IP Applications Billing and Payments blog

Welcome to the IPA company blog. You'll see opinions here from a number of IPA employees on topics ranging from general SaaS and cloud happenings to specifics on PCI compliance and other subscriber management and recurring payments topics.
Tag >> Session Control

I wrote another post the other day about the key questions facing SaaS marketers.  I talked about Consumer versus Enterprise billing and about Direct versus Channel marketing models.  Overlaid on all of these choices, we have the concept of Session Control.

We implement Session Control through a component of our application called the "Session Manager".  It's an optional service but virtually all of our existing clients use it.

If you're a do-it-yourselfer and your application keeps track of users and sends data to the billing application (wherever it is), session management is done by the application itself.  If a customer doesn't pay their bill, someone in a place of authority has to take action to disable access to the application until they pay. 

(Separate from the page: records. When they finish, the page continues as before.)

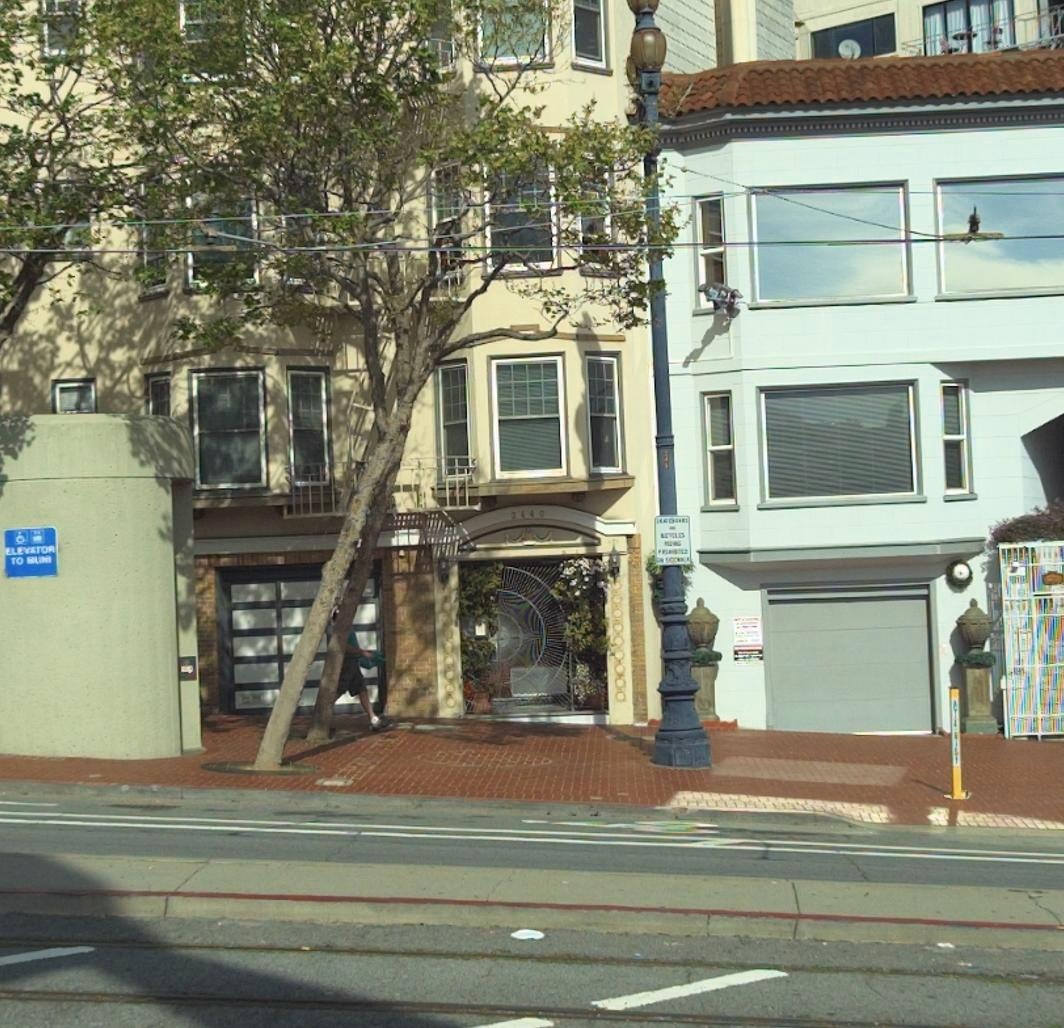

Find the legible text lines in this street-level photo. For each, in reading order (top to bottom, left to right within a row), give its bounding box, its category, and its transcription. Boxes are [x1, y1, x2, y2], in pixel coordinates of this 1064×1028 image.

[510, 509, 546, 520] StreetNumber: 2440
[4, 544, 56, 557] None: ELEVATOR
[9, 556, 25, 567] None: TO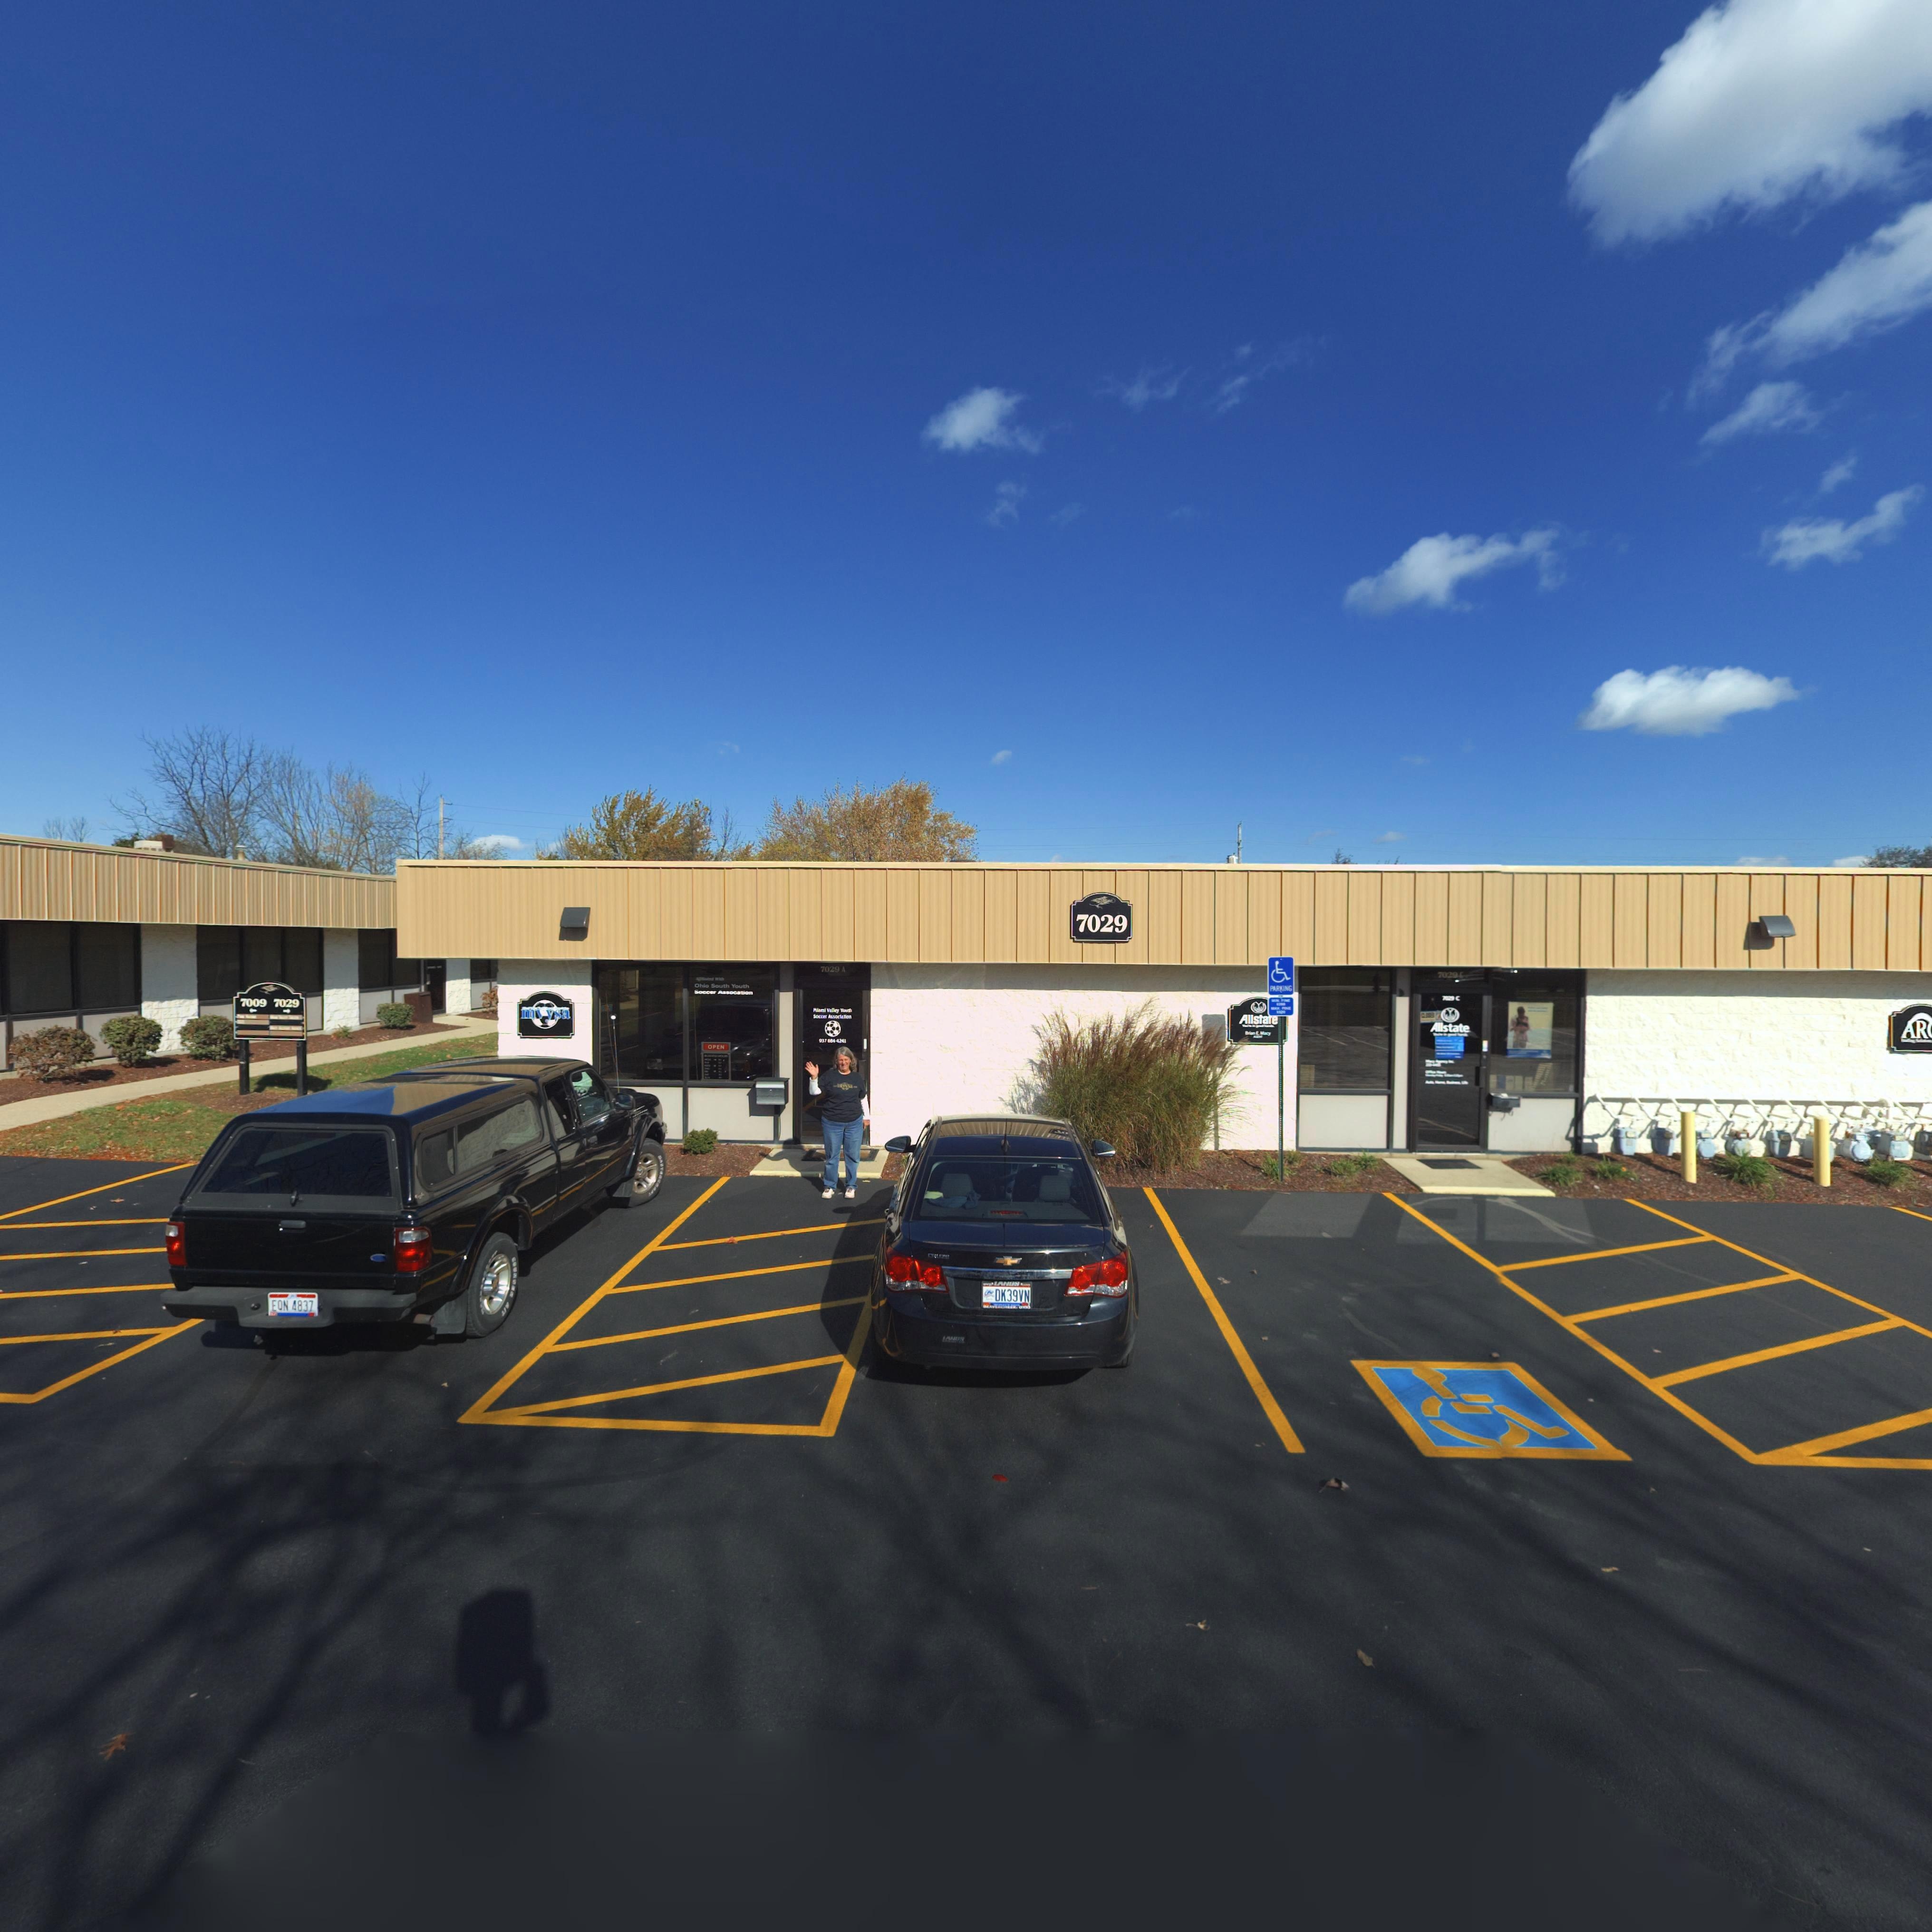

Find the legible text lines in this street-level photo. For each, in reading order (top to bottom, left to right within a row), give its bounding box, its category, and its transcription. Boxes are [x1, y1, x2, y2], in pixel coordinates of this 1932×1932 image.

[1075, 912, 1130, 935] StreetNumber: 7029
[819, 965, 847, 974] StreetNumber: 7029 A
[1436, 970, 1465, 979] StreetNumber: 7029 *
[239, 997, 269, 1009] StreetNumber: 7009
[272, 997, 301, 1009] StreetNumber: 7029
[1441, 995, 1461, 1003] StreetNumber: **** C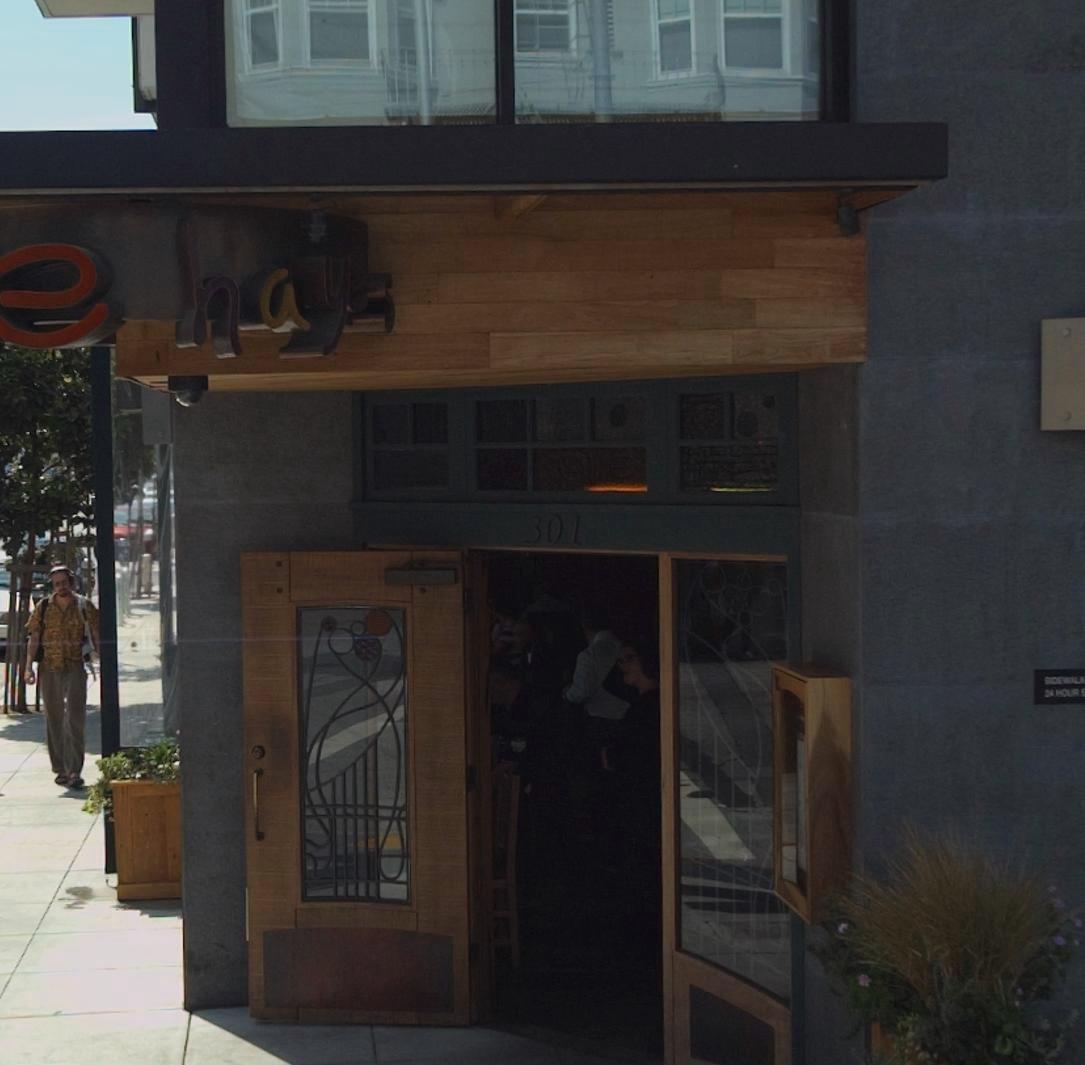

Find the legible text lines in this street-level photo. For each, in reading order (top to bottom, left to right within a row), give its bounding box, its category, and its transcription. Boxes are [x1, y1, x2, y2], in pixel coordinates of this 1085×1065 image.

If you have a small number of customers, the "someone" is probably in your accounting department and they call or email someone at the hosting company to pull the plug for a while.  It's a workable model for a small business, or if you don't care about timely payment.  It may sound odd, but if the customer has a perpetual license, for instance, or it's your corporate parent there's no payment to wait for and session management is unnecessary.  Manual control doesn't scale beyond a few customers, though - it becomes pretty labor-intensive as you grow.

What our Session Manager does is automate the control process and close the loop on payments.  After an account is set up for a new customer, the application and the Session Manager constantly swap messages about who's using the system (is this user that just logged in an authorized user?) and tracking the necessary billing data.  The Session Manager also monitors the payment queue to track whether the account is up to date.

The real value of the Session Manager becomes evident on that fateful day that a customer doesn't pay their bill.  Then the Session Manager uses the client's business rules to decide how to respond.  If the rules say that the customer is supposed to get daily "payment due" reminders and be allowed 30 days to catch up, then the Session Manager sends advisory messages to your administrative managers and implements that strategy without human intervention. 

At 31 days, if the account is still delinquent, an eerie silence descends on the freeloading users as the service is suspended pending settlement of the outstanding account.  While payment-due notices always get attention, a service suspension usually gets a response that a whole blizzard of notices just can't summon.

For any business model where customers pay on a monthly pay-as-you-go basis, session control makes a lot of sense.  It's one less administrative task for the accounting group, and one more control that keeps you from giving your stuff away through inattention to administrative detail.


One of the challenges we faced as we set about bringing our SaaS billing product to market was how to explain our application's wide range of capability to potential customers.  It sounds simple but it's not.  We've already found that companies who've built their own billing solution are far more interested in our solution than those who haven't tried it yet.  The latter think billing's easy, the former have enough experience to know better.

After talking to a range of software companies and reflecting on the billing and subscriber management business we already do, we concluded that every client has different needs.  Our application is an integrated billing system.  At the start of the exercise, our application was like a restaurant with one prix-fixe menu.  Even if all you want is the salad course, the fish course and desert, we'll still bring you the beef tartare, the duck breast and the cheese.  Of course, our application is flexible enough that you don't have to take or pay for all of its functions, but they'll be there every time you look at it, whether you're using them or not.

We figured that to make it more attractive we'd have to make the presentation simpler so we set about clustering the application components into logical groups.  The prix-fixe analogy still works but now we have three separate menus - the short one, the medium one and the complete one that includes flights of wine.

There are three questions to aim you at the right menu:

1) Do you need Enterprise billing or Consumer billing?  "Enterprise" means we produce one complex invoice covering a collection of end user.  "Consumer" means one simple invoice per end user.

2) Are you going to operate with or without Session Control?  "With Session Control" means that unpaid bills automatically suspend service.  "Without Session Control" means that unpaid bills have to be handled manually outside the application.  Each is appropriate for some categories of client.

3) Are you marketing through a channel or direct?  Channels are structured ecosystems that are complex to bill and administer.  However, many software companies find they can make more money that way.

We're pretty confident that as the SaaS business matures, most vendors will follow Time-Warner's lead and host their customer and user records with a billing service and use its application and its business logic to manage their SaaS business.  I'm using Time-Warner for this example because over the last five years they've worked with us to implement a top-notch subscription and billing management application that we own and that they run a sizeable chunk of their internet business on.  There isn't a lot they don't know about subscription marketing and delivery. 

So, if SaaS delivery is part of your product plans, spend the time pondering the three questions and figuring out your whole go-to-market problem.  Read everything you can find and talk to lots of people who've already done it before you set your developers to work.